Royals Get Bombed
There was a point where this one looked like it’d turn out to be a close game. Then two franchise players for Cleveland stepped in and put it out of reach.
After giving up eight homers to the Rangers in Arlington, the first game at Progressive Field featured more longballs. The Indians hit five on Tuesday. The first three were solo shots and didn’t do much damage, but they were also from the last two spots in the order.
Still, going into the seventh, the Royals were down just 4-3.
Then Luke Hochevar came back out for one more inning.
Starting the inning, he’d been operating efficiently even if he was giving up hits. He’d thrown just 82 pitches through six innings, but he wasn’t very sharp in doing so and benefited from a couple of double play balls. He gave up a hit to Jack Hanahan leading off, managed to strike out Grady Sizemore, but gave up another hit to Asdrubal Cabrera.
That’s when Ned Yost came out to make a change.
Rookie Louis Coleman came in and on the first pitch to Shin-Soo Choo, gave up a blast to right center.
So not all the blame can go to Hochevar. But he still gave up six runs in 6.1 innings. He’s been true to his reputation where he’ll look strong for a spell and then give up baserunners and runs in bunches. He left balls up and never had much command all night.
Coleman managed to get out of the inning unscathed otherwise but the damage was done.
The Royals, as they’ve done all year, didn’t go away without a fight. Mike Aviles led off the eighth with a single and Melky Cabrera, who went 3-4 with a homer a double and two RBI, worked a walk from reliever Tony Sipp. Alex Gordon walked behind him to load the bases for Billy Butler.
The Indians called upon Vinny Pestano to put out the fire and he induced an infield pop up from Billy Butler. Despite recent struggles, Butler doubled tonight and has been working walks. In his eighth inning at bat, he seemed impatient and swung at the second pitch, barely getting it out of the infield. Jeff Francoeur followed that up with a strikeout on a pitch at about eye level and Kila Ka’aihue popped out to third. Threat vanquished.
A hit by anyone would have had a shot at getting a rally going, but the Royals haven’t been very good with runners on lately.
In the bottom of the inning, it probably didn’t matter that much that they stranded all the runners. Tim Collins walked Matt LaPorta and later gave up a homer to Grady Sizemore to put the game way out of reach.
The Royals have lost four in a row and could have been swept by Cleveland and Texas in consecutive series with a couple of bad breaks. If Joakim Soria doesn’t settle down and get the save on Tuesday or Melky Cabrera’s walk off single is right at someone, we could be staring at a prolonged losing streak.

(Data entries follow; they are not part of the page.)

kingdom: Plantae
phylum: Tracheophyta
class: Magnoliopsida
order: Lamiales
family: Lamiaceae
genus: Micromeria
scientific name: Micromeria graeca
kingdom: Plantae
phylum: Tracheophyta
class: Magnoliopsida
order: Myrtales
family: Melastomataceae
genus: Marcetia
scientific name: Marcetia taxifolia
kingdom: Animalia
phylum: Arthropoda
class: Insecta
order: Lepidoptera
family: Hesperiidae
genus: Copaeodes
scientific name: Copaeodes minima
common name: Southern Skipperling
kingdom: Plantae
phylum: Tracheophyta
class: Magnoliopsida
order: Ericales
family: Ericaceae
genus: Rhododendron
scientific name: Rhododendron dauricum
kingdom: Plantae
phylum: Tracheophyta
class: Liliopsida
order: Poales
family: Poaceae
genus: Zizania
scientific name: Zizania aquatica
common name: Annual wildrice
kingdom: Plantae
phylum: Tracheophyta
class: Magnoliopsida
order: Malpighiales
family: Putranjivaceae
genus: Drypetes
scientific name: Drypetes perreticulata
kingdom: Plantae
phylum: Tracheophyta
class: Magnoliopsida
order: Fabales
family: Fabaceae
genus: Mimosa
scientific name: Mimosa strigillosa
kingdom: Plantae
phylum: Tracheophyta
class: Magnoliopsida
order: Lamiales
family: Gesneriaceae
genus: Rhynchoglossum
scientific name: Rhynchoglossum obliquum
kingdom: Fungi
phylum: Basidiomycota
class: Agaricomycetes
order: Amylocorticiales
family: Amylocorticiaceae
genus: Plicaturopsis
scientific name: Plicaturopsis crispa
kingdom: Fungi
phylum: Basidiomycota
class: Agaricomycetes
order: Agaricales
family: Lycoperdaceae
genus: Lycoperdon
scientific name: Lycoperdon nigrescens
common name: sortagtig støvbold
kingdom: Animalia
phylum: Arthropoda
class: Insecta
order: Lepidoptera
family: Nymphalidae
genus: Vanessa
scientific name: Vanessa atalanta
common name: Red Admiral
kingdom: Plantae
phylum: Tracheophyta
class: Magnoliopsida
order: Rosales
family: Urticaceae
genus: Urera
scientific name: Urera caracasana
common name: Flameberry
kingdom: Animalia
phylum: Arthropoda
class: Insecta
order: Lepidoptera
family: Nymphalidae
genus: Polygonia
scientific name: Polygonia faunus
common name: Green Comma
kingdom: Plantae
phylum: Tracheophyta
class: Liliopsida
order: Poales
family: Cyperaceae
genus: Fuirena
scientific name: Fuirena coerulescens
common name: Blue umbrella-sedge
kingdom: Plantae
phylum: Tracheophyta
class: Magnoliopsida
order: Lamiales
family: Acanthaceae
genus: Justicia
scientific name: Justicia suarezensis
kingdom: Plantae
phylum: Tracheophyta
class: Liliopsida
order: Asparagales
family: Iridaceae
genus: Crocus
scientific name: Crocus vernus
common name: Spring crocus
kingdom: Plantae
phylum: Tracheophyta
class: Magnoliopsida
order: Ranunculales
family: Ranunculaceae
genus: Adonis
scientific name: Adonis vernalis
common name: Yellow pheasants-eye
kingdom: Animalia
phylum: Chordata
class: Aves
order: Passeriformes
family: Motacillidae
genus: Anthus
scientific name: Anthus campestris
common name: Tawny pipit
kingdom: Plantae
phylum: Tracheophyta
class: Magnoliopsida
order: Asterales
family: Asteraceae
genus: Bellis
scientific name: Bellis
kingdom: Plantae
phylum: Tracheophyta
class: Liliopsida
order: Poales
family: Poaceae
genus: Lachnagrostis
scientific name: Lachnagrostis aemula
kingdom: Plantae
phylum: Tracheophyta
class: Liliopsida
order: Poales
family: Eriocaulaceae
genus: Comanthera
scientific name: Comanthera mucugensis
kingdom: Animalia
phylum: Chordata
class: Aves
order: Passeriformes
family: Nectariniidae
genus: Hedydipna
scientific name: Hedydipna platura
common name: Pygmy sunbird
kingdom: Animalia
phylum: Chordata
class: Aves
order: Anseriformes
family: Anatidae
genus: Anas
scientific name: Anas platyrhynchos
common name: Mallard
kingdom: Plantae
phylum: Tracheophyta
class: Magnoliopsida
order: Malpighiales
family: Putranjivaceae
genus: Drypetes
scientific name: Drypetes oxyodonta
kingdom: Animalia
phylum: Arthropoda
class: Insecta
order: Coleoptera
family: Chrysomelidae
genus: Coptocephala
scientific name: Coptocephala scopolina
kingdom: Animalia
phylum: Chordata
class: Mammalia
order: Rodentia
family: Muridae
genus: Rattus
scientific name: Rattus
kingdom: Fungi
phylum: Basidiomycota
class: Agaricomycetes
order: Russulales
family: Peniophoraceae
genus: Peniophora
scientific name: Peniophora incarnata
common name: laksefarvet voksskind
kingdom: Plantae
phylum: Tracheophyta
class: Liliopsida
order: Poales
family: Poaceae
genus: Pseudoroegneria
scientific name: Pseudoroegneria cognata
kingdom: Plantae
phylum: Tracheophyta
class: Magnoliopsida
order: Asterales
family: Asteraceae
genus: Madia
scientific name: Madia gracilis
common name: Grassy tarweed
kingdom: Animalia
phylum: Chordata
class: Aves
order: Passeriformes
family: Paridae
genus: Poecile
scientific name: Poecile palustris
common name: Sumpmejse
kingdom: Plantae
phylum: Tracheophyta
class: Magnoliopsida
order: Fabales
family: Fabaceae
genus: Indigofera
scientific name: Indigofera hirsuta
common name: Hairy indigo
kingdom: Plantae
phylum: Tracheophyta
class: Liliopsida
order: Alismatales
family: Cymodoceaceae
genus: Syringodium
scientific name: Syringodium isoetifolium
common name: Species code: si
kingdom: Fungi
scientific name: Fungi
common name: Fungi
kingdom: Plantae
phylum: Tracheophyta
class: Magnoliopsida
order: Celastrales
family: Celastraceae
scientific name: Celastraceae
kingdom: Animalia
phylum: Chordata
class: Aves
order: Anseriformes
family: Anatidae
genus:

Those events didn’t happen, though, so the team needs to regroup. Nobody expected playoff matchups to be in the cards, but the Royals have shown they can play some solid baseball early on. The bullpen is young and learning how to get major league hitters out, so there will be some rough outings. Ned Yost isn’t shy about putting them in position to succeed, though. Aaron Crow has been tested against the heart of the order multiple times and Coleman was brought in with runners on and Choo, Carlos Santana and Travis Hafner coming up. It didn’t go his way tonight, but it’s something to learn from.
That’s going to be the real test of this season – how do the young players react to failure at the highest level of competition? The organization trusts them, or they wouldn’t be up here at this point. Yost trusts them too, or at least thinks they can figure it out.
Meanwhile, Alex Gordon is still hitting and the Francoeur and Cabrera signings are looking like good moves. So far.
In the face of adversity, we’ll see how the team reacts. Former versions of the team would fold up and lose another six games. My hunch is that this group won’t go that route.
Jeff Francis (0-2, 4.06) takes the hill tomorrow against Josh Tomlin (3-0, 2.33). Tomlin allowed just six baserunners in 7.1 innings last Thursday in Kansas City before his bullpen blew the lead. Francis was rocked for six runs (five earned) in surrendering nine hits and two homers in Texas on Friday.